Don't forget to make sure that there is good thermal coupling between led and heatsink. If not, the LED will get stinking hot, and the heatsink will stay cool. Use thermal paste of some sort.


----------



## Kamlesh Barot (Sep 20, 2014)

Dear Mr. John,

i went through each of the links in your reference Kit. I couldn't find an answer to my issue. Need help for my LED.


I was able to procure after a lot of turmoil, 10 watt - 12000 CCT x 8 numbers white LEDs for my planted tank from Singapore to my home in Bombay. After plastering it with the thermal plaster "Kafuter 5202" on my two heat sinks having 5 fins in nine inch length, had connected four each LEDs on the two sinks. Out of the four LEDs on each heat sink, two are connected in parallel on each heat sink, while the rest are in series joined to a driver matched with the LEDs. 

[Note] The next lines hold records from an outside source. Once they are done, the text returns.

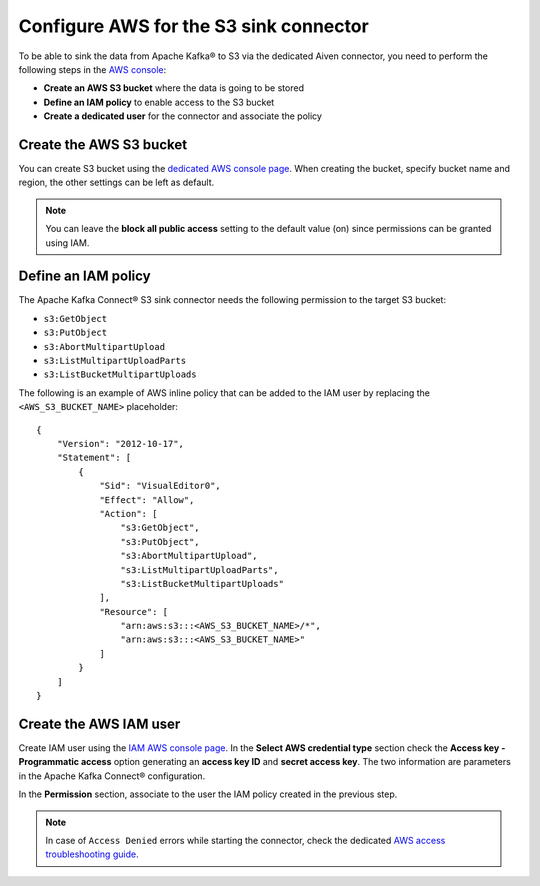 Configure AWS for the S3 sink connector
=======================================

To be able to sink the data from Apache Kafka® to S3 via the dedicated Aiven connector, you need to perform the following steps in the `AWS console <https://s3.console.aws.amazon.com/>`_:

* **Create an AWS S3 bucket** where the data is going to be stored
* **Define an IAM policy** to enable access to the S3 bucket
* **Create a dedicated user** for the connector and associate the policy


Create the AWS S3 bucket
------------------------

You can create S3 bucket using the `dedicated AWS console page <https://s3.console.aws.amazon.com/>`_. When creating the bucket, specify bucket name and region, the other settings can be left as default. 

.. Note::

    You can leave the **block all public access** setting to the default value (on) since permissions can be granted using IAM.

Define an IAM policy
--------------------

The Apache Kafka Connect® S3 sink connector needs the following permission to the target S3 bucket:

* ``s3:GetObject``
* ``s3:PutObject``
* ``s3:AbortMultipartUpload``
* ``s3:ListMultipartUploadParts``
* ``s3:ListBucketMultipartUploads``

The following is an example of AWS inline policy that can be added to the IAM user by replacing the ``<AWS_S3_BUCKET_NAME>`` placeholder:

::

    {
        "Version": "2012-10-17",
        "Statement": [
            {
                "Sid": "VisualEditor0",
                "Effect": "Allow",
                "Action": [
                    "s3:GetObject",
                    "s3:PutObject",
                    "s3:AbortMultipartUpload",
                    "s3:ListMultipartUploadParts",
                    "s3:ListBucketMultipartUploads"
                ],
                "Resource": [
                    "arn:aws:s3:::<AWS_S3_BUCKET_NAME>/*",
                    "arn:aws:s3:::<AWS_S3_BUCKET_NAME>"
                ]
            }
        ]
    }


Create the AWS IAM user
-----------------------

Create IAM user using the `IAM AWS console page <https://console.aws.amazon.com/iamv2/home>`_. In the **Select AWS credential type** section check the **Access key - Programmatic access** option generating an **access key ID** and **secret access key**. The two information are parameters in the Apache Kafka Connect® configuration.

In the **Permission** section, associate to the user the IAM policy created in the previous step.

.. Note::

    In case of ``Access Denied`` errors while starting the connector, check the dedicated `AWS access troubleshooting guide <https://aws.amazon.com/premiumsupport/knowledge-center/s3-troubleshoot-403/>`_.
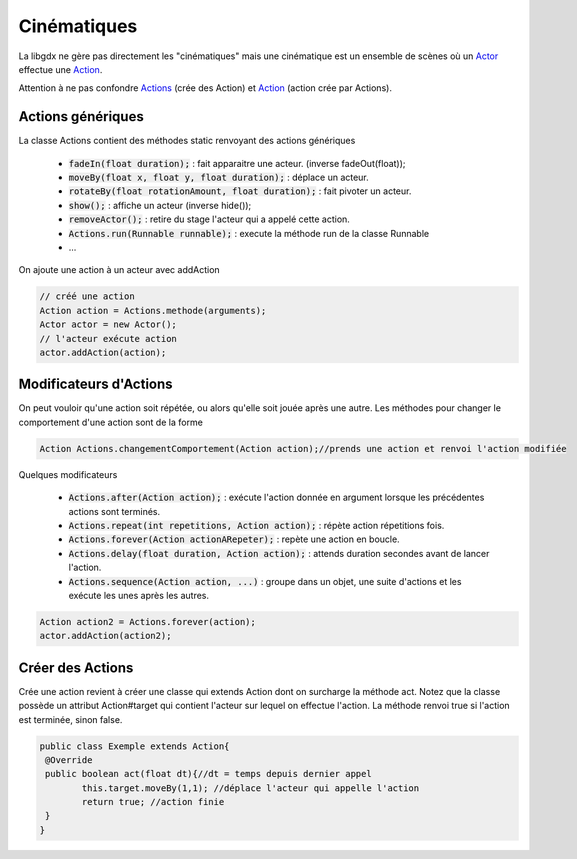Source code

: ==============
Cinématiques
==============

La libgdx ne gère pas directement les "cinématiques" mais une cinématique est un ensemble de scènes
où un `Actor`_ effectue une `Action`_.

Attention à ne pas confondre `Actions`_ (crée des Action) et `Action`_ (action crée par Actions).

Actions génériques
************************

La classe Actions contient des méthodes static renvoyant des actions génériques

	* :code:`fadeIn(float duration);` : fait apparaitre une acteur. (inverse fadeOut(float));
	* :code:`moveBy(float x, float y, float duration);` : déplace un acteur.
	* :code:`rotateBy(float rotationAmount, float duration);` : fait pivoter un acteur.
	* :code:`show();` : affiche un acteur (inverse hide());
	* :code:`removeActor();` : retire du stage l'acteur qui a appelé cette action.
	* :code:`Actions.run(Runnable runnable);` : execute la méthode run de la classe Runnable
	* ...

On ajoute une action à un acteur avec addAction

.. code:: java

		// créé une action
		Action action = Actions.methode(arguments);
		Actor actor = new Actor();
		// l'acteur exécute action
		actor.addAction(action);

Modificateurs d'Actions
************************

On peut vouloir qu'une action soit répétée, ou alors qu'elle soit jouée après une autre.
Les méthodes pour changer le comportement d'une action sont de la forme

.. code:: java

	Action Actions.changementComportement(Action action);//prends une action et renvoi l'action modifiée

Quelques modificateurs

	*	:code:`Actions.after(Action action);` : exécute l'action donnée en argument lorsque les précédentes actions sont terminés.
	*	:code:`Actions.repeat(int repetitions, Action action);` : répète action répetitions fois.
	*	:code:`Actions.forever(Action actionARepeter);` : repète une action en boucle.
	*	:code:`Actions.delay(float duration, Action action);` : attends duration secondes avant de lancer l'action.
	*	:code:`Actions.sequence(Action action, ...)` : groupe dans un objet, une suite d'actions et les exécute les unes après les autres.

.. code:: java

		Action action2 = Actions.forever(action);
		actor.addAction(action2);

Créer des Actions
********************

Crée une action revient à créer une classe qui extends Action dont on surcharge la méthode act. Notez que la
classe possède un attribut Action#target qui contient l'acteur sur lequel on effectue l'action. La méthode
renvoi true si l'action est terminée, sinon false.

.. code:: java

		public class Exemple extends Action{
		 @Override
		 public boolean act(float dt){//dt = temps depuis dernier appel
			this.target.moveBy(1,1); //déplace l'acteur qui appelle l'action
			return true; //action finie
		 }
		}

.. _Action: https://libgdx.badlogicgames.com/ci/nightlies/docs/api/com/badlogic/gdx/scenes/scene2d/Action.html
.. _Actions: https://libgdx.badlogicgames.com/ci/nightlies/docs/api/com/badlogic/gdx/scenes/scene2d/actions/Actions.html
.. _Actor: https://libgdx.badlogicgames.com/ci/nightlies/docs/api/com/badlogic/gdx/scenes/scene2d/Actor.html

Out of the two heat sinks, one has 8 x 3 watt - 10000 kelvin LEDs working on them earlier, the new 4 LEDs are in between the square placement of the old LEDs.


After switching the lights on the new 4 LED sink doesn't heat up so much since I have put a small fan above the fins of this heat sink and on the 4+4 heat sink I have put another small fan on one side of the fins inputting the air and a small fan with fins on the other side of the fins to pull out the air.


There is small fan bringing ambient air (30 degrees C) from outside in the box above the aquarium. But the 4+4 heat sink does not dissipate as much heat as the 40 watts new plus the 24 watts old LEDs. It gets too hot to touch.


Please help me where I can change something that these new as well as old LEDs can be put on during the nine hours of the day.


Kamlesh Barot


----------